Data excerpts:
============

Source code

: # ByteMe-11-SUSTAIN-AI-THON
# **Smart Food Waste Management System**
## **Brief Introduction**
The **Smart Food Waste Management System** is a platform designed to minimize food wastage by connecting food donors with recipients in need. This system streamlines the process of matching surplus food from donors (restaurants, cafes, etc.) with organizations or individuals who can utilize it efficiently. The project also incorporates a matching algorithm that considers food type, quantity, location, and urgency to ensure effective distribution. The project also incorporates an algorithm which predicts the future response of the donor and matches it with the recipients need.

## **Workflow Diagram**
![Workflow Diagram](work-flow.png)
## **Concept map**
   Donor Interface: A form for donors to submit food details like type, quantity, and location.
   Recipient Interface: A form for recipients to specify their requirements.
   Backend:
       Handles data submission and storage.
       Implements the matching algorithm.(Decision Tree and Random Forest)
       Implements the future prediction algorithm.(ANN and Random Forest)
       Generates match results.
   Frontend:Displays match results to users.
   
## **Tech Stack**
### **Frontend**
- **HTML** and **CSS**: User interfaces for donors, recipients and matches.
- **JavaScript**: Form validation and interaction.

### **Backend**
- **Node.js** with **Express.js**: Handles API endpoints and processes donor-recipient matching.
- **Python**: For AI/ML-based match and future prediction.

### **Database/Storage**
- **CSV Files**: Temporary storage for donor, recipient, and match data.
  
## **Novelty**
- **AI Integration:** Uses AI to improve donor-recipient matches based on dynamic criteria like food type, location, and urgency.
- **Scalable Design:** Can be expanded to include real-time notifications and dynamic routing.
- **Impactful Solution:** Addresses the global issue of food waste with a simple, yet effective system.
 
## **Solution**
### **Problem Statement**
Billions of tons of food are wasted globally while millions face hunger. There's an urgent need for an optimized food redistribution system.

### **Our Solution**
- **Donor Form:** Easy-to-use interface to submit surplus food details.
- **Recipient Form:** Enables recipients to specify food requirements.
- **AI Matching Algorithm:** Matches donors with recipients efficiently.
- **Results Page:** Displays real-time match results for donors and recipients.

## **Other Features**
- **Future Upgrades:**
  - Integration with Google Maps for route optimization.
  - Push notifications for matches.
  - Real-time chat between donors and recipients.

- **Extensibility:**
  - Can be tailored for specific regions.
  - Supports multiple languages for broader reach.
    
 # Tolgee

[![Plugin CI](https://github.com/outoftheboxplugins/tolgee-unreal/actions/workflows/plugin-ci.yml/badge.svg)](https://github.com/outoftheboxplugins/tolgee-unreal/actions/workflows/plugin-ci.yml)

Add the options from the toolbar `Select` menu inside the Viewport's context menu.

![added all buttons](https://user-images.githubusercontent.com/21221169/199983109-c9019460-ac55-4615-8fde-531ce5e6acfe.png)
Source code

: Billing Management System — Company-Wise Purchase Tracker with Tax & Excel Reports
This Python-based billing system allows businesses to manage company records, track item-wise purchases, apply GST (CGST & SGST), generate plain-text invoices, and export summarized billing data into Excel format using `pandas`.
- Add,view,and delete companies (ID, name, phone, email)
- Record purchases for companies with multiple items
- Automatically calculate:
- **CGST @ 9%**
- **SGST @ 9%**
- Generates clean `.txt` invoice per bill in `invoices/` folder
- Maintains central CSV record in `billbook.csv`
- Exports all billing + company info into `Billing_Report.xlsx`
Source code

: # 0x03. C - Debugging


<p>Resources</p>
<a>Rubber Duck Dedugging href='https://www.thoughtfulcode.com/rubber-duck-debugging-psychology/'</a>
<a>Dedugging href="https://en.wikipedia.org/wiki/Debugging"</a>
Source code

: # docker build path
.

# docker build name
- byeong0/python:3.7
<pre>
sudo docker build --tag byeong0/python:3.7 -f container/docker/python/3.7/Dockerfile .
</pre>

============

TRY IT: Print out all of the data above word for word.

EXERCISE SOLUTION:
Source code

: # ByteMe-11-SUSTAIN-AI-THON
# **Smart Food Waste Management System**
## **Brief Introduction**
The **Smart Food Waste Management System** is a platform designed to minimize food wastage by connecting food donors with recipients in need. This system streamlines the process of matching surplus food from donors (restaurants, cafes, etc.) with organizations or individuals who can utilize it efficiently. The project also incorporates a matching algorithm that considers food type, quantity, location, and urgency to ensure effective distribution. The project also incorporates an algorithm which predicts the future response of the donor and matches it with the recipients need.

## **Workflow Diagram**
![Workflow Diagram](work-flow.png)
## **Concept map**
   Donor Interface: A form for donors to submit food details like type, quantity, and location.
   Recipient Interface: A form for recipients to specify their requirements.
   Backend:
       Handles data submission and storage.
       Implements the matching algorithm.(Decision Tree and Random Forest)
       Implements the future prediction algorithm.(ANN and Random Forest)
       Generates match results.
   Frontend:Displays match results to users.
   
## **Tech Stack**
### **Frontend**
- **HTML** and **CSS**: User interfaces for donors, recipients and matches.
- **JavaScript**: Form validation and interaction.

### **Backend**
- **Node.js** with **Express.js**: Handles API endpoints and processes donor-recipient matching.
- **Python**: For AI/ML-based match and future prediction.

### **Database/Storage**
- **CSV Files**: Temporary storage for donor, recipient, and match data.
  
## **Novelty**
- **AI Integration:** Uses AI to improve donor-recipient matches based on dynamic criteria like food type, location, and urgency.
- **Scalable Design:** Can be expanded to include real-time notifications and dynamic routing.
- **Impactful Solution:** Addresses the global issue of food waste with a simple, yet effective system.
 
## **Solution**
### **Problem Statement**
Billions of tons of food are wasted globally while millions face hunger. There's an urgent need for an optimized food redistribution system.

### **Our Solution**
- **Donor Form:** Easy-to-use interface to submit surplus food details.
- **Recipient Form:** Enables recipients to specify food requirements.
- **AI Matching Algorithm:** Matches donors with recipients efficiently.
- **Results Page:** Displays real-time match results for donors and recipients.

## **Other Features**
- **Future Upgrades:**
  - Integration with Google Maps for route optimization.
  - Push notifications for matches.
  - Real-time chat between donors and recipients.

- **Extensibility:**
  - Can be tailored for specific regions.
  - Supports multiple languages for broader reach.
    
 # Tolgee

[![Plugin CI](https://github.com/outoftheboxplugins/tolgee-unreal/actions/workflows/plugin-ci.yml/badge.svg)](https://github.com/outoftheboxplugins/tolgee-unreal/actions/workflows/plugin-ci.yml)

Add the options from the toolbar `Select` menu inside the Viewport's context menu.

![added all buttons](https://user-images.githubusercontent.com/21221169/199983109-c9019460-ac55-4615-8fde-531ce5e6acfe.png)
Source code

: Billing Management System — Company-Wise Purchase Tracker with Tax & Excel Reports
This Python-based billing system allows businesses to manage company records, track item-wise purchases, apply GST (CGST & SGST), generate plain-text invoices, and export summarized billing data into Excel format using `pandas`.
- Add,view,and delete companies (ID, name, phone, email)
- Record purchases for companies with multiple items
- Automatically calculate:
- **CGST @ 9%**
- **SGST @ 9%**
- Generates clean `.txt` invoice per bill in `invoices/` folder
- Maintains central CSV record in `billbook.csv`
- Exports all billing + company info into `Billing_Report.xlsx`
Source code

: # 0x03. C - Debugging


<p>Resources</p>
<a>Rubber Duck Dedugging href='https://www.thoughtfulcode.com/rubber-duck-debugging-psychology/'</a>
<a>Dedugging href="https://en.wikipedia.org/wiki/Debugging"</a>
Source code

: # docker build path
.

# docker build name
- byeong0/python:3.7
<pre>
sudo docker build --tag byeong0/python:3.7 -f container/docker/python/3.7/Dockerfile .
</pre>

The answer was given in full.